--- BRANO ESTRATTO ---
Parte de mio sangue viene da lì, dal Castello di Fosini. I miei nonni Martellucci, spostandosi tra i vari poderi della tenuta, vi hanno abitato fino al febbraio del 1962. Mio babbo è nato a Riscone (poi hanno vissuto alla Torricella vicino a Gerfalco, alla Ripa, alla Mammoleta, ai Tre Colli). Al castello di Fosini mio babbo andava (o meglio, faceva finta, di andare) a scuola, con mia zia Annetta che credo sia l’unica bambina che ha fatto la prima, la seconda, poi l’hanno bocciata e ha rifatto la prima. Mio babbo era felice in quel mondo antico, povero, ma vero, viveva dell’essenziale, ma era felice, perché l’essenziale non erano i soldi ma i rapporti umani. Infatti anche oggi, ad oltre ottant’anni, appena può ci torna perché lì sono le sue radici, ben salde, come un albero.
---
● I TUOI COMPITI:
1 > Secondo il brano sul Castello di Fosini, fino a quando i nonni Martellucci hanno abitato nella tenuta?
2 > Estrai dal brano sul Castello di Fosini il testo da "Parte de mio" a "come un albero.", copiandolo parola per parola.
--- DATI FORNITI ---
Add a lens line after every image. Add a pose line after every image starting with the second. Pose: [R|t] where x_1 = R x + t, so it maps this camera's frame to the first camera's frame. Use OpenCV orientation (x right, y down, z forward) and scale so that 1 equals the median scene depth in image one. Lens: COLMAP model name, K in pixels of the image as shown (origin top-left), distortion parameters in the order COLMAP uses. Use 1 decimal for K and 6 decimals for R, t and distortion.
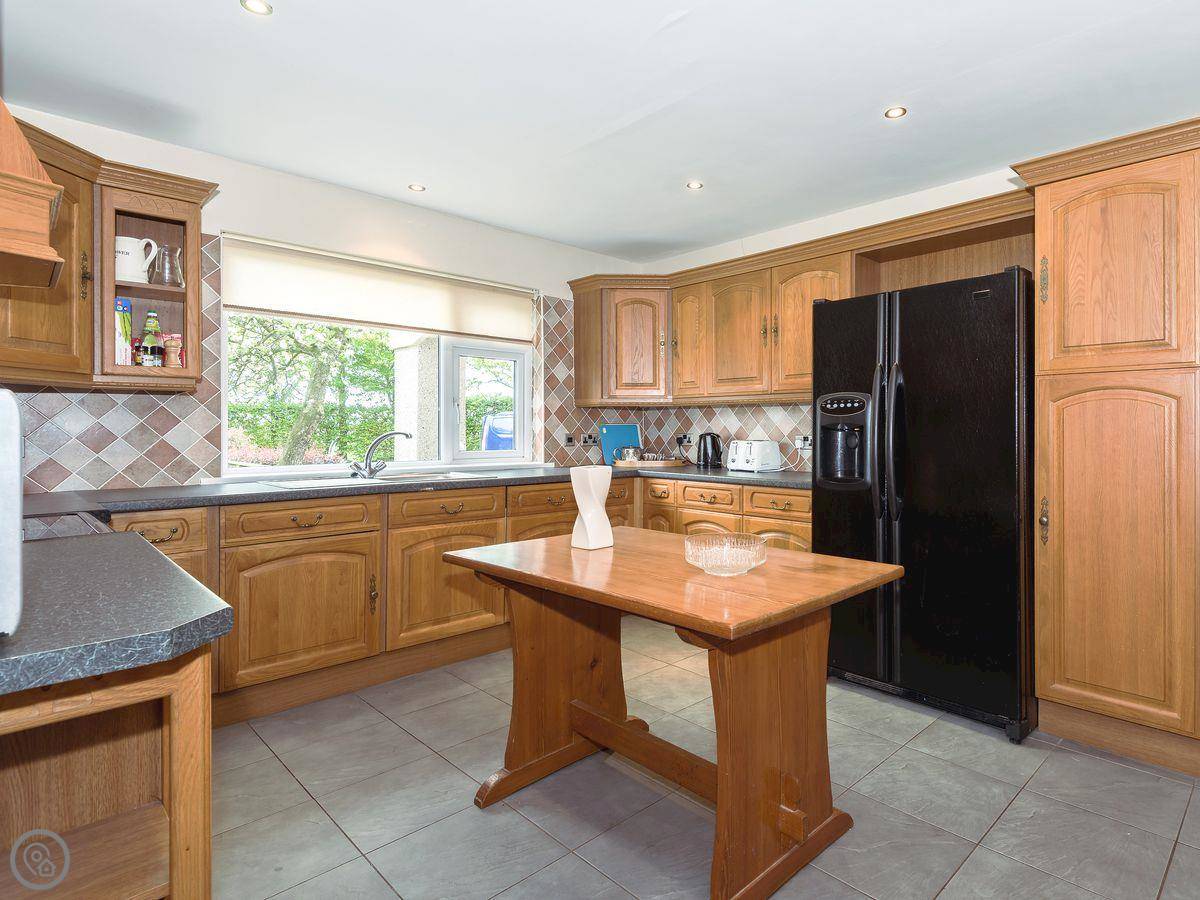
---
--- DATI FORNITI ---
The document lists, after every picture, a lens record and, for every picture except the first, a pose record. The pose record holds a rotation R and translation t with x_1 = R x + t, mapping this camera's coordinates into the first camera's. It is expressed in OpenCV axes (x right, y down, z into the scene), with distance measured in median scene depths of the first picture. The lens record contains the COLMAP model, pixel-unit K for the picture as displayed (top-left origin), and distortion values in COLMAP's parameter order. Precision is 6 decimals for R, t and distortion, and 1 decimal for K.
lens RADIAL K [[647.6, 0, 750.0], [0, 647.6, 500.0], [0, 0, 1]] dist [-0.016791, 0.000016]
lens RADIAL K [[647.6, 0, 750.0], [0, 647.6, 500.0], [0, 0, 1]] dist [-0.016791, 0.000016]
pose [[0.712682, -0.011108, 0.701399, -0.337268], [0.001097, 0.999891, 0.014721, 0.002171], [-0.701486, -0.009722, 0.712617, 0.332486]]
---
--- DATI FORNITI ---
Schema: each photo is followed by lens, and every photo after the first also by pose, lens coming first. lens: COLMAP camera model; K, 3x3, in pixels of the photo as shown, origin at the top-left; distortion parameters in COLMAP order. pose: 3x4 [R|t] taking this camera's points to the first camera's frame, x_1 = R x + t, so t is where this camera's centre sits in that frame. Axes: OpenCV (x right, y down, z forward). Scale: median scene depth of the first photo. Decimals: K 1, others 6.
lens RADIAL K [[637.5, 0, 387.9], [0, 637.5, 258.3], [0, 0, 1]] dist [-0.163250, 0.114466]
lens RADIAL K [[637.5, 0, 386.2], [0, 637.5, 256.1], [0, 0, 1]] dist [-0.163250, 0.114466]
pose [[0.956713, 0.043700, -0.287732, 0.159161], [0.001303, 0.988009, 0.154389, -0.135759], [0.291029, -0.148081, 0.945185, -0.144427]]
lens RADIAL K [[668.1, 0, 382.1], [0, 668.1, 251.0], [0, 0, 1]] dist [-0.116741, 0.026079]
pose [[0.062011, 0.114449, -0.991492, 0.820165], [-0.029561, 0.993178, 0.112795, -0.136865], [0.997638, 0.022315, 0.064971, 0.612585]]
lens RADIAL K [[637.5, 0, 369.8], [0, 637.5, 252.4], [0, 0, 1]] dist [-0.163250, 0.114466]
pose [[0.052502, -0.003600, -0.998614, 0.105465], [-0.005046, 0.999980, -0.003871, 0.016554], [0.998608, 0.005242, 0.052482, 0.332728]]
---
● ELENCO DELLE SOLUZIONI:
1 > Fino al febbraio del 1962.

2 >
Parte de mio sangue viene da lì, dal Castello di Fosini. I miei nonni Martellucci, spostandosi tra i vari poderi della tenuta, vi hanno abitato fino al febbraio del 1962. Mio babbo è nato a Riscone (poi hanno vissuto alla Torricella vicino a Gerfalco, alla Ripa, alla Mammoleta, ai Tre Colli). Al castello di Fosini mio babbo andava (o meglio, faceva finta, di andare) a scuola, con mia zia Annetta che credo sia l’unica bambina che ha fatto la prima, la seconda, poi l’hanno bocciata e ha rifatto la prima. Mio babbo era felice in quel mondo antico, povero, ma vero, viveva dell’essenziale, ma era felice, perché l’essenziale non erano i soldi ma i rapporti umani. Infatti anche oggi, ad oltre ottant’anni, appena può ci torna perché lì sono le sue radici, ben salde, come un albero.